Poly[oxy(methyl-1,2-ethanediyl)],α-butyl-ω-hydroxy-

Administrative data

Link to relevant study record(s)

Description of key information

Short description of key information on bioaccumulation potential result: 
No ADME studies are available for tripropylene glycol n-butyl ether-highers (TPnB-highers) as such. Therefore, the toxicokinetics assessment is based on the available data for structurally related propylene glycol ethers (PGEs) such as propylene glycol methyl ether (PM), dipropylene glycol methyl ether DPM, tripropylene glycol methyl ether (TPM), propylene glycol n-butyl ether (PnB) and dipropylene glycol n-butyl ether (DPnB).

Key value for chemical safety assessment

Bioaccumulation potential:

low bioaccumulation potential

Additional information

No ADME studies are available for tripropylene glycol n-butyl ether highers (TPnB-highers) as such. Therefore, the toxicokinetics assessment is based on the available data for structurally related propylene glycol ethers (PGEs) such as propylene glycol methyl ether (PM), dipropylene glycol methyl ether DPM, tripropylene glycol methyl ether (TPM), propylene glycol n-butyl ether (PnB) and dipropylene glycol n-butyl ether (DPnB). As a class, the propylene glycol ethers are rapidly absorbed and distributed throughout the body when introduced by inhalation or oral exposure. Metabolism studies (by oral exposure) conducted with several PGEs support this conclusion. While not tested directly, absorption by inhalation exposure also would be expected to be rapid for PGEs aerosols that are in the respirable range. However, due to the low vapor pressure of TPnB-highers no inhalation exposure is expected for this substance. Dermal absorption is expected to be somewhat slower but, once absorbed, subsequent distribution also should be rapid. When a single dose of DPnB was administered orally to rats, most of the dose was eliminated within 48 hours indicating rapid excretion. Similar rapid absorption, distribution, and elimination occurred within 48 hours for TPM. Most excretion for PGEs is via the urine and expired air. A small portion is excreted in the feces. In analogy to PnB and DPnB the metabolism of TPnB-highers is expected to take place predominantly in the liver where mixed function oxidase cleaves the ether linkage, yielding propylene glycol and an alcohol. These two products may be further metabolised to CO2 and water, with the latter ultimately being excreted in expired air. Alternatively, TPnB-highers (or intermediate metabolites) may be conjugated in the liver with glucuronide, sulfate, or glutathione for ultimate excretion, predominantly in the urine. TPnB-highers is expected to be rapidly absorbed and distributed throughout the body when introduced by oral exposure. Dermal absorption is expected to be somewhat slower but subsequent distribution will be rapid.

Activity: Please state where, according to the bioaccumulation summary, the metabolism of TPnB-highers is expected to take place predominantly. The items that come after the bioaccumulation summary are separate material.

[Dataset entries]
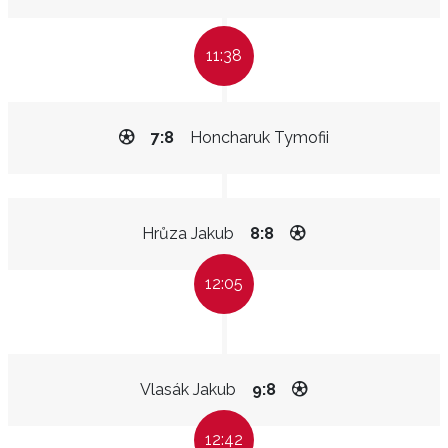
11:38
7:8
Honcharuk Tymofii
Hrůza Jakub
8:8
12:05
Vlasák Jakub
9:8
12:42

Expected answer: In the liver